Study examines prevalence of tinnitus in U.S.
Approximately one in 10 adults in the U.S. have tinnitus, and durations of occupational and leisure time noise exposures are correlated with rates of tinnitus and are likely targetable risk factors, according to a study published online by JAMA Otolaryngology-Head & Neck Surgery.
Tinnitus is a symptom characterized by the perception of sound in the absence of an external stimulus. If persistent and intolerable or sufficiently bothersome, tinnitus can cause functional impairment in thought processing, emotions, hearing, sleep, and concentration, all of which can substantially and negatively affect quality of life. Tinnitus is a common problem for millions of people. A large epidemiologic study of tinnitus and its management patterns in the U.S. adult population is lacking.
Harrison W. Lin, M.D., of the University of California, Irvine, and colleagues conducted an analysis of the representative 2007 National Health Interview Survey (raw data, 75,764 respondents) to identify a weighted national sample of adults (age, ? 18 years) who reported tinnitus in the preceding 12 months to quantify the epidemiologic features and effect of tinnitus and analyze the management of tinnitus in the United States relative to the 2014 American Academy of Otolaryngology-Head and Neck Surgery Foundation (AAO-HNSF) clinical practice guidelines.
Among an estimated (SE) 222.1 (3.4) million U.S. adults, 21.4 (3.4) million (9.6 percent) experienced tinnitus in the past 12 months. Among those who reported tinnitus, 27 percent had symptoms for longer than 15 years, and 36 percent had nearly constant symptoms. Higher rates of tinnitus were reported in those with consistent exposure to loud noises at work and during recreational time. Years of work-related noise exposure correlated with increasing prevalence of tinnitus.

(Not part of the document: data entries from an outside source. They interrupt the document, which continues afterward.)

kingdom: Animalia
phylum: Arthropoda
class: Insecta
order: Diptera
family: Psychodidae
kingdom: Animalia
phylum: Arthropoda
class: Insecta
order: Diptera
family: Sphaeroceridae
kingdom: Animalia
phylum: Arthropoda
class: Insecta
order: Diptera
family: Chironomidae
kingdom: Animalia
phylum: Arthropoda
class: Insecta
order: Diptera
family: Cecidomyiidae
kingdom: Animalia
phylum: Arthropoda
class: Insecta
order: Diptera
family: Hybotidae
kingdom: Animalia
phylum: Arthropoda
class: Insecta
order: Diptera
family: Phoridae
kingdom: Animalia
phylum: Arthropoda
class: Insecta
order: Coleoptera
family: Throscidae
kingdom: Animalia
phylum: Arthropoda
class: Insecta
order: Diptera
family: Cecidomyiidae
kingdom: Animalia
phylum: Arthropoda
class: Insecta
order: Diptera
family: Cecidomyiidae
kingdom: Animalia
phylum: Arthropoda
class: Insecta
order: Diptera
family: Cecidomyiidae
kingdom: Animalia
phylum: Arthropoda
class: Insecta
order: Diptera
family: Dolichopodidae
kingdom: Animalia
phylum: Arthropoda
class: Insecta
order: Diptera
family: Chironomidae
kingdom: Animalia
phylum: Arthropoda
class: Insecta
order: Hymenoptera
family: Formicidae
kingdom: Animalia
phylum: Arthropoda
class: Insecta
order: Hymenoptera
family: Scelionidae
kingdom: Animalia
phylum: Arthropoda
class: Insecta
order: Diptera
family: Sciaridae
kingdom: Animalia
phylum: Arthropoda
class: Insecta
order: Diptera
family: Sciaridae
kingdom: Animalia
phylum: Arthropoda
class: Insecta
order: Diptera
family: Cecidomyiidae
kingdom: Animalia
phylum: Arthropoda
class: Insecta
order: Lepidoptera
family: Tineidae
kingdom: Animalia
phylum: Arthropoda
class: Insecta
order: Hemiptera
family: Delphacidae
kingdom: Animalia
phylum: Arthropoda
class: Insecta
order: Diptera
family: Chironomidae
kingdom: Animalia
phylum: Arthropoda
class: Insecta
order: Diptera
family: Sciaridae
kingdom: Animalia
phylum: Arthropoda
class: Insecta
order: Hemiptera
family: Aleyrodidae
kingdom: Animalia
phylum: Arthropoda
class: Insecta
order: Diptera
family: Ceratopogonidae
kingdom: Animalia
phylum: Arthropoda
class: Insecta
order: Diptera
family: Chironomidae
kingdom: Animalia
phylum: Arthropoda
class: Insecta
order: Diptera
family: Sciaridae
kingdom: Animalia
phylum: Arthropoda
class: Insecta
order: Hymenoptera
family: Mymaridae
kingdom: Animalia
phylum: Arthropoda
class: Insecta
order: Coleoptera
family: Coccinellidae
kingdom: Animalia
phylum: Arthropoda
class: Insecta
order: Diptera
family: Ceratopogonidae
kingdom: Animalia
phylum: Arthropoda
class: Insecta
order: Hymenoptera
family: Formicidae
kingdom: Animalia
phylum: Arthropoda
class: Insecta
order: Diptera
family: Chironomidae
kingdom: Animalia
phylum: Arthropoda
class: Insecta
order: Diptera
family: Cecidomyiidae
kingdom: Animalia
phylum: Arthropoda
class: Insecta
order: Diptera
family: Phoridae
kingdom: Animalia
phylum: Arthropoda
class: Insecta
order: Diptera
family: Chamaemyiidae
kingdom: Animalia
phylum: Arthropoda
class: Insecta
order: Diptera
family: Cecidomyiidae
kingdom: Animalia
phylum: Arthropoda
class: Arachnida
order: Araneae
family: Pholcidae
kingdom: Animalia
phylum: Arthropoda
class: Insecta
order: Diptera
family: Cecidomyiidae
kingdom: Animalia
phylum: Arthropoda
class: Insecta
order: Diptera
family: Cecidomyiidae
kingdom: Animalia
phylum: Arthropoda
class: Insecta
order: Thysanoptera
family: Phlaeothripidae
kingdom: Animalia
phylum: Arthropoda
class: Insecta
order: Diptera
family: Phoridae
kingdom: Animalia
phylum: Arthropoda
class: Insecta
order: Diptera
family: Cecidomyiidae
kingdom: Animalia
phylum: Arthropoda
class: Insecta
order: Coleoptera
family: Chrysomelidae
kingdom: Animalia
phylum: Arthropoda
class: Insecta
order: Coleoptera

In terms of subjective severity, 7.2 percent reported their tinnitus as a big or a very big problem compared with 42 percent who reported it as a small problem. Only 49 percent had discussed their tinnitus with a physician, and medications were the most frequently discussed recommendation (45 percent). Other interventions, such as hearing aids (9.2 percent), wearable (2.6 percent) and nonwearable (2.3 percent) masking devices, and cognitive behavioral therapy (0.2 percent), were less frequently discussed.
"The recent guidelines published by the AAO HNSF provide a logical framework for clinicians treating these patients, but the current results indicate that most patients may not be offered management recommendations consistent with the suggested protocol. With the newly published guidelines from the AAO-HNSF, otolaryngologists may play a greater role in addressing this issue, not only with treating their patients accordingly, but also in educating other physicians and health care professionals. Future work can be directed to show changing patterns in tinnitus management before and after the implementation of these guidelines," the authors write.